──────── Data
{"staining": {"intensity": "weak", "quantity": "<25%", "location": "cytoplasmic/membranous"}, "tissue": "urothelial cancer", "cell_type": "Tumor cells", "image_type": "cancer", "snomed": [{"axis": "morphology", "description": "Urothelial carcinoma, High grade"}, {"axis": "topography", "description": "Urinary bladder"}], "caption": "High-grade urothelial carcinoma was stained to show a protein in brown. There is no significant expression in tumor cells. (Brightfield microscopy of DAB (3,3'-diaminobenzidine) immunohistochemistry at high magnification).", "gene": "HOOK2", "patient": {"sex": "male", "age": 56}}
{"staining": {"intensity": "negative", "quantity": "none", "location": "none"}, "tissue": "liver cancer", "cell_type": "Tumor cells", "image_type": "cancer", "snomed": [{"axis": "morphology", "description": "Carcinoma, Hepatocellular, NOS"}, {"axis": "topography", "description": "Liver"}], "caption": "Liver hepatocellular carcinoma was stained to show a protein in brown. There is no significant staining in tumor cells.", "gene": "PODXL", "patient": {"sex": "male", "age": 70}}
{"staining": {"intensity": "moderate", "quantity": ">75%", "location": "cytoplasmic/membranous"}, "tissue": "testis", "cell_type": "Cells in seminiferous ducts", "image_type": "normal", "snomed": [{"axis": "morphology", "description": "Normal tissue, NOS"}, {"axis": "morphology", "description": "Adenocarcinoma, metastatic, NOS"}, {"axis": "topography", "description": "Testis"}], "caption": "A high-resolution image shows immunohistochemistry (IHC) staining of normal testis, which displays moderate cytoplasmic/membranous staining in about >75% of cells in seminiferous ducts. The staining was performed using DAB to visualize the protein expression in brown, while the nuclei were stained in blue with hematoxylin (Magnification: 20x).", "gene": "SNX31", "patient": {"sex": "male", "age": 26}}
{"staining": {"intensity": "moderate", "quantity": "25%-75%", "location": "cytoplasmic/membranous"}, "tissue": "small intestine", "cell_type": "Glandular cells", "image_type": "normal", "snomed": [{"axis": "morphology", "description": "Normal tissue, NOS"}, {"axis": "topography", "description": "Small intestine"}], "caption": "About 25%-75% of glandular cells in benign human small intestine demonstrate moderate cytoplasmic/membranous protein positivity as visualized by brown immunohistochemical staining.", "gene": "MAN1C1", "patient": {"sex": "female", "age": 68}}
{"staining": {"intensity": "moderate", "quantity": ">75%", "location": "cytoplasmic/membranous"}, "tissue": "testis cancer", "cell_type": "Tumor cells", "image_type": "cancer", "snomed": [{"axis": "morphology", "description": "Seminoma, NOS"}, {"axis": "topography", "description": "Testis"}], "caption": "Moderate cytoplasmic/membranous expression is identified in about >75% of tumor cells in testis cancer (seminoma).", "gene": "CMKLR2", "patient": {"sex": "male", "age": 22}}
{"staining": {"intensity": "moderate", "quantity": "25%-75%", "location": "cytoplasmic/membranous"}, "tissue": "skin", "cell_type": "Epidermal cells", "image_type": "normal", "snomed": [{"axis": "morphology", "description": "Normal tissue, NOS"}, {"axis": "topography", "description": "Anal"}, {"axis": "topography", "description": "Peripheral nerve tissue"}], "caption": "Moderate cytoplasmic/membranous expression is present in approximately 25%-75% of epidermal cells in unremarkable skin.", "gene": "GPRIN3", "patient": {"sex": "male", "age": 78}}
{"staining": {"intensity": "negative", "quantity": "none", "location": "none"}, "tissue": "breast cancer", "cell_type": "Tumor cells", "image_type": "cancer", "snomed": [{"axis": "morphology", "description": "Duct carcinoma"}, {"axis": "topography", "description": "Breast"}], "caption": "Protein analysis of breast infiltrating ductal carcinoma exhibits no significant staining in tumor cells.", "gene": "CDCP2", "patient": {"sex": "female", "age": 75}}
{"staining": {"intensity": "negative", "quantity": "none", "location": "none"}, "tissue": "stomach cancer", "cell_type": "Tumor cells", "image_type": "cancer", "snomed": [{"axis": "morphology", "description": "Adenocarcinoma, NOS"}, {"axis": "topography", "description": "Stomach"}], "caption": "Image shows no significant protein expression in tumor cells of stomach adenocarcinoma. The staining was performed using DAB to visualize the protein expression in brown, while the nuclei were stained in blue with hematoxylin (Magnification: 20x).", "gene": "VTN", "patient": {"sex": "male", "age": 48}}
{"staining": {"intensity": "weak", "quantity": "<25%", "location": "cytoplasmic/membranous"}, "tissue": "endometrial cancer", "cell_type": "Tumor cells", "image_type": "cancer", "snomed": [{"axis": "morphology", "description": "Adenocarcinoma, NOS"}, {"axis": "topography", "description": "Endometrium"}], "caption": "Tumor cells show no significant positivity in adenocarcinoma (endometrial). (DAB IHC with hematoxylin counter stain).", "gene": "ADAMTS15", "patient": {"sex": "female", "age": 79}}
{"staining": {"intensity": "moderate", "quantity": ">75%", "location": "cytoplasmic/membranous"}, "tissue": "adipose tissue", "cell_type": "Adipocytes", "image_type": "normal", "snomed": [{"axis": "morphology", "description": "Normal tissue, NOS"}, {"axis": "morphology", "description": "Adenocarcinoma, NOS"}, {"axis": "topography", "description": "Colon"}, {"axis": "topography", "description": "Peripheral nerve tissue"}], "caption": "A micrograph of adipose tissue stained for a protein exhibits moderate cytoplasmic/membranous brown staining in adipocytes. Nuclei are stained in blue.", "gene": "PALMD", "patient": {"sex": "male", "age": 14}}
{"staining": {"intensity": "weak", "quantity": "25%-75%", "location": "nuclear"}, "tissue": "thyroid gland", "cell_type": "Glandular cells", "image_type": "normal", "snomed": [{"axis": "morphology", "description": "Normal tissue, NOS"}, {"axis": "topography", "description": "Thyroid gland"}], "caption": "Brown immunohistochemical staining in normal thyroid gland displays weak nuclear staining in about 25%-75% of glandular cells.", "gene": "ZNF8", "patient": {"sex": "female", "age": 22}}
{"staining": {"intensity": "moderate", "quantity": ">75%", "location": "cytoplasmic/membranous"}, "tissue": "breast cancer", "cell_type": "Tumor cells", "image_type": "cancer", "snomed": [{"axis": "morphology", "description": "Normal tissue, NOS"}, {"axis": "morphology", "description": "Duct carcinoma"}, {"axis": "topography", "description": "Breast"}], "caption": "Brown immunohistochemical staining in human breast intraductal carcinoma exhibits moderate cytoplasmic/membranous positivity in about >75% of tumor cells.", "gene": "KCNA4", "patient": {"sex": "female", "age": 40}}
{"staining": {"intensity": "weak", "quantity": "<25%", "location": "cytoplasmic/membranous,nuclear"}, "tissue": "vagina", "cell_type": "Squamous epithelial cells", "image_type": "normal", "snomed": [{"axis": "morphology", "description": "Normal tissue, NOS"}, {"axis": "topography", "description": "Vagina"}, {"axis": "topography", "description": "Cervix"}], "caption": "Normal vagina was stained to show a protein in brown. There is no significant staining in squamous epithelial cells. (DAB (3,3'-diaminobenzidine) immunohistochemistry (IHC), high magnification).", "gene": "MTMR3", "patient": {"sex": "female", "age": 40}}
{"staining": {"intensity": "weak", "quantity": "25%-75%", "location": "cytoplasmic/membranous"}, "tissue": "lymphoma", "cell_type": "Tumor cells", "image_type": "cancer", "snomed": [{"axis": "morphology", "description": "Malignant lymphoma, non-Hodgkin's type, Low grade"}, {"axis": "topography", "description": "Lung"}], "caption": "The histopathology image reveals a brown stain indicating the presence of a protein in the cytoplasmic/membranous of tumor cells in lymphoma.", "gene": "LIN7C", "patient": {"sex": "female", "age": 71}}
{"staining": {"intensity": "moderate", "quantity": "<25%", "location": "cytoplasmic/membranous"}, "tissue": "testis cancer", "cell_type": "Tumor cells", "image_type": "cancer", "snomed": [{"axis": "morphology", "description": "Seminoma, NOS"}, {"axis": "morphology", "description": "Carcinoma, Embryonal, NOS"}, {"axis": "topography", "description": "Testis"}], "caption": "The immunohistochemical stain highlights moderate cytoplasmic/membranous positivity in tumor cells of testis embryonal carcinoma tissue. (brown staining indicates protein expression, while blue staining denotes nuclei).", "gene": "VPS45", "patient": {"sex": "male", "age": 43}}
────────────────
Please reproduce the lines from the line with "expression is present" to the line with "analysis of breast", both ends included, exactly as they appear above.

_Answer_.
{"staining": {"intensity": "moderate", "quantity": "25%-75%", "location": "cytoplasmic/membranous"}, "tissue": "skin", "cell_type": "Epidermal cells", "image_type": "normal", "snomed": [{"axis": "morphology", "description": "Normal tissue, NOS"}, {"axis": "topography", "description": "Anal"}, {"axis": "topography", "description": "Peripheral nerve tissue"}], "caption": "Moderate cytoplasmic/membranous expression is present in approximately 25%-75% of epidermal cells in unremarkable skin.", "gene": "GPRIN3", "patient": {"sex": "male", "age": 78}}
{"staining": {"intensity": "negative", "quantity": "none", "location": "none"}, "tissue": "breast cancer", "cell_type": "Tumor cells", "image_type": "cancer", "snomed": [{"axis": "morphology", "description": "Duct carcinoma"}, {"axis": "topography", "description": "Breast"}], "caption": "Protein analysis of breast infiltrating ductal carcinoma exhibits no significant staining in tumor cells.", "gene": "CDCP2", "patient": {"sex": "female", "age": 75}}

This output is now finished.